The question is really broad---as stated by @thecomplexitytheorist---so difficult to give a meaningful answer. The following is about a clarification about the problem, and some directions.
A model-based reflex agent is a blueprint describing the key components necessary to build that agent. It is an abstract architecture to guide the creation of concrete agents. Whether software or hardware, the target agent should have a bit serving as "sensors" (a HW camera, or a software API"), "actuators", memory, etc. So if you aim at a HW agent, you need to decide what compenents, and collect them. A SW agent would be the definition of a software architecture, or the use of some modelling framework.
The Machine Learning part is about endowing the agent with some skill. It is the "smarts" programming part, what the "brains" will do in the instance of the blueprint. Please note that it does not have to be Machine Learning. It could be another "style" of programming, such as a rule-based system, or a plain hand-crafted program.

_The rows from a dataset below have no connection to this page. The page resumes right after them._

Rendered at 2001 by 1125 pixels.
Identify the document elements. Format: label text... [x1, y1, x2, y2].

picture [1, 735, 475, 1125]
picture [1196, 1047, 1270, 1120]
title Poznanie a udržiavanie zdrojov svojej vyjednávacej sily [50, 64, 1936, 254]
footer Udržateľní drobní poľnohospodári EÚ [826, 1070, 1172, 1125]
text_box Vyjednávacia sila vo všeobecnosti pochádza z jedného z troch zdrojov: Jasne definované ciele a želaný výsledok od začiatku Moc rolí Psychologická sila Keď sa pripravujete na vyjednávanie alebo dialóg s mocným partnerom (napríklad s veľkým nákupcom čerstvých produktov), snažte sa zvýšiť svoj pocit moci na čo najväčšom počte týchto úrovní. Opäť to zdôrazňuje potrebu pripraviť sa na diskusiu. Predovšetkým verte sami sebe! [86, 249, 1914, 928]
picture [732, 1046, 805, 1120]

How to teach such agent is currently an open question. First steps usually start with drawing the agent as a black box, its inputs (e.g. symptom data), its desired output (diagnosis and alert). Then we detail the black box in terms of what sensors the agent needs to process the input, what actuators for the output, and what it needs to learn and memorize. Depending on the available input data and diagnosis/alert output system (email?), the next stage aims at refining step by step, until a good idea of what needs be implemented emerges.
At this point, all pieces are in place, except the internal model---the piece that really pertains to Machine Learning (if you choose ML for that). As the input data is available, and the output format decided, the "final" stage (before implementation) is to define the model. It really depends on the actual data and the goal (here we assume prediction). Labelled data (we can teach with input and output, as we already know them) usually leads to supervised learning. Unlabelled data (we can teach with the input only) leads to unsupervised learning or reinforcement learning. Once one understands the situation, we can choose some algorithm like SVM, decision trees, neural networks, etc. Note that the final decisions (before implementation) require studying the data beforehand (Is it regular? Are there missing bits? Is it in a format useful for ML? Etc.) to make appropriate choices.
Final note: The question may get closed on this site, because it is too broad. Way more useful to ask narrow questions, with a clear answer or set of answers. As you see here, this long answer is just the tip of how to teach an agent (I could not sleep anyway). And no implementation yet. In fact, all this could be summed up as "typical system development, with an ML component". Two guiding principles: (1) isolate the ML component(s), so specialists can dig and make the best of them, and (2) keep it simple.